Saved entries:
-- Opening Marker --

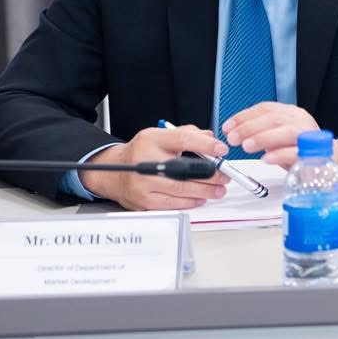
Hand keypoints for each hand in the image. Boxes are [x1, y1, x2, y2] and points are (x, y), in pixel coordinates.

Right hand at [80, 125, 228, 210]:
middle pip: (184, 169)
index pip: (182, 139)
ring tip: (218, 189)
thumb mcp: (161, 136)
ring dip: (204, 190)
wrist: (114, 171)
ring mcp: (143, 183)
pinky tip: (201, 198)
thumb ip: (187, 134)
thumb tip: (211, 139)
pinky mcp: (143, 201)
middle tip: (224, 176)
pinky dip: (190, 202)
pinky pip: (172, 204)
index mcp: (152, 140)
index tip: (221, 150)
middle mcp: (145, 161)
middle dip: (210, 174)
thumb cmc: (142, 152)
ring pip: (180, 189)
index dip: (205, 145)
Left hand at [222, 101, 337, 167]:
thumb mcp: (279, 136)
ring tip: (246, 146)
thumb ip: (261, 132)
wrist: (330, 159)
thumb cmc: (300, 148)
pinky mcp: (315, 154)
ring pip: (287, 131)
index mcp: (291, 113)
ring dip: (264, 138)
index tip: (228, 126)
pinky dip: (280, 154)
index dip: (244, 116)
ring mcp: (309, 136)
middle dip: (250, 127)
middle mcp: (300, 120)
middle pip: (274, 118)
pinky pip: (297, 151)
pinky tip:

-- Closing Marker --

■ Instructions for the task
Give back exactly the lines above starting at the line where "wrist: (330, 159)" appears and ending at the line where "middle pip: (274, 118)" appears, both included, with no other lines.

■ Finished exercise
wrist: (330, 159)
thumb cmc: (300, 148)
pinky mcp: (315, 154)
ring pip: (287, 131)
index mcp: (291, 113)
ring dip: (264, 138)
index tip: (228, 126)
pinky dip: (280, 154)
index dip: (244, 116)
ring mcp: (309, 136)
middle dip: (250, 127)
middle mcp: (300, 120)
middle pip: (274, 118)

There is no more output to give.